Even if you don’t buy that heaviness in and of itself is problematic, there’s evidence that military mess halls are otherwise bad for soldier health. Five years ago, Sonya Cable, an Army lieutenant colonel and dietitian who works for the command that trains recruits, began analyzing data showing that more than 60 percent of soldiers were nondeployable due to dental issues and were lacking in calcium and other vitamins that help the body prevent and recover from injuries.
Figuring these nutrition problems might stem from brisk consumption of soda, energy drinks, and other sugar-filled products, Cable started advocating for changes in military food policy. At first, she had trouble making headway, but in 2010 she found a very enthusiastic partner in Mark Hertling, the deputy commanding general for initial military training. An amateur triathlete, Hertling had returned from a tour in Iraq in 2008 wearing an extra 20 pounds, and told the Army Times that while overeating due to stress could have been a factor, the bigger problem was the “obscene” quality of the food available to him, “the 27 different types of meals with all kinds of gravy and things that aren’t healthy for you,” as he put it.
Hertling thought Cable’s pitch to make mess halls healthier was a no-brainer, and—together with 30 other officials— they hashed out the program that would become “Soldier Athlete” over a three-day period last summer. The overhaul was supposed to be complete on the five aforementioned bases by Feb. 1, and according to an Army spokeswoman, it went off without a hitch. Now, 30 cafeterias where graduates of basic training proceed for additional instruction are also implementing the new food policy.
“Soldier Athlete” has some limitations. Heavily processed items are still allowed; so, for example, chicken that’s been breaded by a vendor is acceptable, as long as it’s baked instead of fried. And the minimum standard for fruits and vegetable options has not been significantly expanded from the requirement that two of each must be served at lunch and dinner; according to the new policy, some fruit should be cut up, so it’s more quickly consumed, and no more than one vegetable option may be “starchy,” i.e., corn, peas, or beans. Recruits are receiving some instruction in nutrition—but the subject only makes up one of the 754 course hours they must complete. Worse yet, soldiers typically only have 10 or fewer minutes to choose and consume a meal, which doesn’t seem like very much time to apply whatever knowledge they might have acquired in class.
But the main problem is that “Soldier Athlete” only affects mess halls for new recruits. After initial training, they dine in mess halls with minimum standards guaranteeing French fries, onion rings, and four types of dessert.

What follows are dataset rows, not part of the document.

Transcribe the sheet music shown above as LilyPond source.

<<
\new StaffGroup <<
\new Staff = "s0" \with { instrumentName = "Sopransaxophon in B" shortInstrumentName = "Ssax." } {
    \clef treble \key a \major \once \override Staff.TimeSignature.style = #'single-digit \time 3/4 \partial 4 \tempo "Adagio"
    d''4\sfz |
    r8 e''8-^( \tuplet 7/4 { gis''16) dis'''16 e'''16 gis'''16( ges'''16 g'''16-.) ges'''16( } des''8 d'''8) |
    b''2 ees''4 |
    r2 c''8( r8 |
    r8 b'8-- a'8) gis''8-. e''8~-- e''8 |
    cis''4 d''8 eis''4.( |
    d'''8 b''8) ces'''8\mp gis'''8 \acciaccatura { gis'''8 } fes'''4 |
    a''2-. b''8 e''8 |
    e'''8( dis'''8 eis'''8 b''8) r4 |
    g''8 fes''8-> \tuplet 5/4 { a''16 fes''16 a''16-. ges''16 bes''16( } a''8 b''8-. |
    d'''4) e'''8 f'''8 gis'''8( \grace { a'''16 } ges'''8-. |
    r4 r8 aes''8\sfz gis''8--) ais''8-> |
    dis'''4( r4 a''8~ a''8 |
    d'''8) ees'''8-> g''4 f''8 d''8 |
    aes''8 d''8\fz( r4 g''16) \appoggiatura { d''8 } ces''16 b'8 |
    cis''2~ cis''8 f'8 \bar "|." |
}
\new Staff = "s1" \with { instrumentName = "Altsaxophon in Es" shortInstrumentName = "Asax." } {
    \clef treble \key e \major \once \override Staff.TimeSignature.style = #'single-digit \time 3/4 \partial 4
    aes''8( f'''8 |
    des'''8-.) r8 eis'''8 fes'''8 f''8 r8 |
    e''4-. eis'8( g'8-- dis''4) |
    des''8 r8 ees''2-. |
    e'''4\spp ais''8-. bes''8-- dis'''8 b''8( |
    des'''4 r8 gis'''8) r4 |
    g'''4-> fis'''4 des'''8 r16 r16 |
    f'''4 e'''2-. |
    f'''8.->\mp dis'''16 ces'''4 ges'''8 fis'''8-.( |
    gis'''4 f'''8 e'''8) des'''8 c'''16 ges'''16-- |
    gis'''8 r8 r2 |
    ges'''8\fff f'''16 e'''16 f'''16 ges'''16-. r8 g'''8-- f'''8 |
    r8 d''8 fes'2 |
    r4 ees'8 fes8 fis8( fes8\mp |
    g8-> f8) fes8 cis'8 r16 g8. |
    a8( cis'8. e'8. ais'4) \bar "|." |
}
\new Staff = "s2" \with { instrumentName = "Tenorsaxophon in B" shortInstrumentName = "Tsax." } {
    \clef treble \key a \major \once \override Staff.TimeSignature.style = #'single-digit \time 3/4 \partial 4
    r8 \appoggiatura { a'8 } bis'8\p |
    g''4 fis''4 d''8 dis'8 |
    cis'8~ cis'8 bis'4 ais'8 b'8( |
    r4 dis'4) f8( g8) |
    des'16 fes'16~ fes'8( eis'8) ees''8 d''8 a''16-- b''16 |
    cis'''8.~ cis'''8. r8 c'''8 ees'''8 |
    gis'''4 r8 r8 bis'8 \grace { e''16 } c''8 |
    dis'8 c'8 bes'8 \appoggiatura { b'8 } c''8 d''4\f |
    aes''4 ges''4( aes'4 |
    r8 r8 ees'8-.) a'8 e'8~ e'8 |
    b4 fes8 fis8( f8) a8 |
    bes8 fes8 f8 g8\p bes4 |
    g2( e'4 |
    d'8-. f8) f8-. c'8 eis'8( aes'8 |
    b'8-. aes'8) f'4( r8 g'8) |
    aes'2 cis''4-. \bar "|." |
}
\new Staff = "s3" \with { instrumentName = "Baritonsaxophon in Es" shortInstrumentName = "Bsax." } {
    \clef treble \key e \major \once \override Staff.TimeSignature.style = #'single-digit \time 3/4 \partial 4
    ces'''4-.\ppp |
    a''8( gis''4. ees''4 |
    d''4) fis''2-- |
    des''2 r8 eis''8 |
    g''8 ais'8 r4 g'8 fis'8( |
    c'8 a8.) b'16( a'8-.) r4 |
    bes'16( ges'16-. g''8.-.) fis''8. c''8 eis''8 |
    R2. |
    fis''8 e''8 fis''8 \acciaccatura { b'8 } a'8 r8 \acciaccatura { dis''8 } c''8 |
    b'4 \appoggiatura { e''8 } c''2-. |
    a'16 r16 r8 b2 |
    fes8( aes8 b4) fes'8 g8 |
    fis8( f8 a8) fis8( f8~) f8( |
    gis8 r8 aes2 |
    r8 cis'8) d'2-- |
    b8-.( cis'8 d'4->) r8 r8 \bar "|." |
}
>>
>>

It should go without saying that soldier habits and soldier health affect the country at large: Veterans return to civilian communities and contribute to consumer demand for super-sized junk foods; our tax dollars fund the $1.1 billion annual tab for their weight-related medical problems. The recently-released Dietary Guidelines for Americans for the first time ever stipulates that produce should take up half the plate. At the very least, that recommendation and Hertling’s approach should be strongly considered not only by other Army commands, but by all the armed services.